§ RECORD EXCERPTS:
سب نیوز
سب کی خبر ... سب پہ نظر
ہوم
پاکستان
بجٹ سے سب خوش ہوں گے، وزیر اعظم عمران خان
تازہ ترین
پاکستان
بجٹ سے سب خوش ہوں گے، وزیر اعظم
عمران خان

§ ASSIGNMENT: Give back the data above exactly as it appears.

§ PROBLEM SOLUTION:
سب نیوز
سب کی خبر ... سب پہ نظر
ہوم
پاکستان
بجٹ سے سب خوش ہوں گے، وزیر اعظم عمران خان
تازہ ترین
پاکستان
بجٹ سے سب خوش ہوں گے، وزیر اعظم
عمران خان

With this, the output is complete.